Believe it or not, I sympathize with the general theme my friend expressed. But not as it applies to people like Tiger Woods. Chuck Klosterman has made a similar point about Gilbert Arenas, but why would anyone expect someone like Tiger Woods to be a normal Joe (and we won’t even get in to the fact that many normal Joes and Janes engage in extramarital dalliances themselves)?
Consider for a moment what makes Tiger Woods so much better than his peers. Sure, here’s a very talented golfer, but more than anything else, other golfers live in constant fear of his competitiveness. You’ve heard all the cliches on TV before, “Tiger never gives in,” or “Tiger just wants it more.” Ask yourself, what kind of person does it take to be so relentlessly competitive, to care that much about winning, to feel such an urge to dominate that anything less than first place, every time is a disappointment? I’ll tell you: not the kind of person you’d expect to be the standard bearer of modest bourgeoisie morality. We’re talking about someone who — to borrow a common descriptor used in sports — is like an animal, a person driven by a near evolutionary impulse to never relent. Why would it be reasonable to expect someone with such a competitive drive to have otherwise flawless impulse control? It’s completely absurd.
To be perfectly clear, none of this justifies Woods’ actions and I’m not apologizing on Woods’ behalf.

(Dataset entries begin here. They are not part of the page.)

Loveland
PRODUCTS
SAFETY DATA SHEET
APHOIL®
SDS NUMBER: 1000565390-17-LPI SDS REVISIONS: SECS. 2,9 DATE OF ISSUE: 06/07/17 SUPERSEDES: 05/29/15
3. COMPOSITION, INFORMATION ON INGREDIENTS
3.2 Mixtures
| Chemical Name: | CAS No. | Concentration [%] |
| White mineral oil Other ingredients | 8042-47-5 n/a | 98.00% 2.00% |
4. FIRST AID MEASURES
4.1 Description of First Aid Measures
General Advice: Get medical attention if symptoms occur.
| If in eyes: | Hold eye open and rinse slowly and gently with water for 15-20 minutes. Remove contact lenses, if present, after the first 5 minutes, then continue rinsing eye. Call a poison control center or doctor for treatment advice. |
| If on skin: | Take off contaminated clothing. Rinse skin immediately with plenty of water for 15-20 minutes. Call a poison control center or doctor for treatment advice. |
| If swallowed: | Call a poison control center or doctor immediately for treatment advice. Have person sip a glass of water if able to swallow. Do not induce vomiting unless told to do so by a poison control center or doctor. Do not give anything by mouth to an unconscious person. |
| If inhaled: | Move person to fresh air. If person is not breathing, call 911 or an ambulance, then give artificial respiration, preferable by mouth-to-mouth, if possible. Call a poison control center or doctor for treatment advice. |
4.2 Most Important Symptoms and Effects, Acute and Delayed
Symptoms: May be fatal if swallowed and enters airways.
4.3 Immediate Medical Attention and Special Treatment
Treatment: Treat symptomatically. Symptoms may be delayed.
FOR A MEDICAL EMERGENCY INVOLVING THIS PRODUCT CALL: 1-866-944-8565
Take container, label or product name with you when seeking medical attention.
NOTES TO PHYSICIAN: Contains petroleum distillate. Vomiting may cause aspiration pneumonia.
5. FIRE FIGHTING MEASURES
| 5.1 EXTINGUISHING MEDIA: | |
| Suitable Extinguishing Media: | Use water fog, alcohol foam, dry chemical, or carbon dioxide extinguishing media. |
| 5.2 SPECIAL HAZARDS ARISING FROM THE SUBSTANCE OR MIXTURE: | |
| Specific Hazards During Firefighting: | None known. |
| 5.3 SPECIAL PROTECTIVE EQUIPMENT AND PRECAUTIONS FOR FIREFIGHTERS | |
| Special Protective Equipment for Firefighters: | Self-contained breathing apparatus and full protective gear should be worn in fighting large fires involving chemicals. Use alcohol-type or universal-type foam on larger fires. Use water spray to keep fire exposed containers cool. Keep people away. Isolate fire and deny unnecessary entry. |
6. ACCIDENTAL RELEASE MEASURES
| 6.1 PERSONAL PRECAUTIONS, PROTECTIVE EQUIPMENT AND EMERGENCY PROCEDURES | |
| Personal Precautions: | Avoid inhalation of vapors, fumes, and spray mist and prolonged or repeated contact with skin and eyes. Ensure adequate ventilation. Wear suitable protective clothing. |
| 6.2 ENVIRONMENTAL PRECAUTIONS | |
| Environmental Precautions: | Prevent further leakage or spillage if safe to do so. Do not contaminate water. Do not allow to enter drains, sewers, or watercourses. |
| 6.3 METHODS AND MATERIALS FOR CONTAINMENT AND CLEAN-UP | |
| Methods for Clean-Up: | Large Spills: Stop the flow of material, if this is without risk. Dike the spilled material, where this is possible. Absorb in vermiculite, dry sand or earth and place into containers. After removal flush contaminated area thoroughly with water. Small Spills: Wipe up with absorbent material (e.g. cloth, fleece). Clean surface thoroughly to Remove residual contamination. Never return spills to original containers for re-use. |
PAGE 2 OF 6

There’s little question his actions have been hurtful to his wife and will have lasting repercussions for his children. But it seems odd that people would celebrate Woods’ near inhuman will to dominate in one arena and hold some expectation that he’s an otherwise normal guy. That sort of compartmentalization really would be inhuman.
If you want to root for a normal guy, root for Phil Mickelson.